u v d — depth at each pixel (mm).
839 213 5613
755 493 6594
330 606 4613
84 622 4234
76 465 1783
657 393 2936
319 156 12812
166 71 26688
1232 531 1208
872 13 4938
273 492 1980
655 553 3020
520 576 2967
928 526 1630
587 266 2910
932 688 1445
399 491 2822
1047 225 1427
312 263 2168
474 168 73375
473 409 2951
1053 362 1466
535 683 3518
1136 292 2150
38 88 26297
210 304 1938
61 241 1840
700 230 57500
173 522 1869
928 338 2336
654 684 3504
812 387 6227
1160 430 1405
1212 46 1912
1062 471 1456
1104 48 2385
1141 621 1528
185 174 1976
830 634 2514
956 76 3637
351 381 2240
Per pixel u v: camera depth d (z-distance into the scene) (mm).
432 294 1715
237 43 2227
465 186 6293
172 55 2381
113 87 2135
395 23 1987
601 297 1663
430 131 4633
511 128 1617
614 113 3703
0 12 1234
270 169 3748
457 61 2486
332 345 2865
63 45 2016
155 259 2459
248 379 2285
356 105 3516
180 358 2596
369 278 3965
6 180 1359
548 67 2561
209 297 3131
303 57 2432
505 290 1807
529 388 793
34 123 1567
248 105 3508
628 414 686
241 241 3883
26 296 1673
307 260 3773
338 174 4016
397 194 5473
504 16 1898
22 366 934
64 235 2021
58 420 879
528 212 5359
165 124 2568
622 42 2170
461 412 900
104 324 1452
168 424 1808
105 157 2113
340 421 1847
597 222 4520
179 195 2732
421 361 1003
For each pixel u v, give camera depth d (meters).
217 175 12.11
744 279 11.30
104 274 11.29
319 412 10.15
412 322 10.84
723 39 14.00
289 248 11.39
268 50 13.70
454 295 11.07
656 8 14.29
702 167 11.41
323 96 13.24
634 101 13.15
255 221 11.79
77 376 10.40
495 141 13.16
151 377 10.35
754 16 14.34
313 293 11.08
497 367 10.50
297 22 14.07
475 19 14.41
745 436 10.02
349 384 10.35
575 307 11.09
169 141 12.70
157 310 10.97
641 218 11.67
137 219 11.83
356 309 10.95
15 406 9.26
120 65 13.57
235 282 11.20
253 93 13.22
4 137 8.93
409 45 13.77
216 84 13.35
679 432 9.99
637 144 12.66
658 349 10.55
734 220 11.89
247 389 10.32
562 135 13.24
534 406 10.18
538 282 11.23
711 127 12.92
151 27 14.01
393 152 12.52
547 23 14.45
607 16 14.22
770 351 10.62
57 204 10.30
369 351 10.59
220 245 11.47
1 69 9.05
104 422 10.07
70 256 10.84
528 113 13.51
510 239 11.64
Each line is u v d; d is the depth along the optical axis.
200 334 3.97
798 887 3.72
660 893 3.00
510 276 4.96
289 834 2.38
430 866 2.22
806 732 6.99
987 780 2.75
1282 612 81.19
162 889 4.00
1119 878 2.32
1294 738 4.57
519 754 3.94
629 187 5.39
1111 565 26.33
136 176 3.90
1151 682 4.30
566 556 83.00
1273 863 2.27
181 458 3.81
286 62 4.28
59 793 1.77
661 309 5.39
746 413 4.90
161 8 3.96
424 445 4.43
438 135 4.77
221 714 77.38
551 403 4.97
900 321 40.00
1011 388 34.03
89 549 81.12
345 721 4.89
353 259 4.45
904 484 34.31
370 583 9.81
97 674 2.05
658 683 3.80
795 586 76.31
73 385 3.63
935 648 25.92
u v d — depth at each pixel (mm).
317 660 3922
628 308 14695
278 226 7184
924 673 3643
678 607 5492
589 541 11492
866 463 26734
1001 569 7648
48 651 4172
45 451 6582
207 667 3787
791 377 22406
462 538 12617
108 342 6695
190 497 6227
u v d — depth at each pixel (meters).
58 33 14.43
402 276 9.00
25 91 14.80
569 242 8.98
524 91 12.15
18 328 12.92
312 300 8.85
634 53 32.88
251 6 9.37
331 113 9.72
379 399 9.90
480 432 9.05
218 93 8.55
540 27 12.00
· · · · · · ·
WHAT IS BEING ASKED: Look through the entries above and copy each line that has "pixel" in it.

OUTPUT:
u v d — depth at each pixel (mm).
Per pixel u v: camera depth d (z-distance into the scene) (mm).
For each pixel u v, give camera depth d (meters).
u v d — depth at each pixel (mm).
u v d — depth at each pixel (meters).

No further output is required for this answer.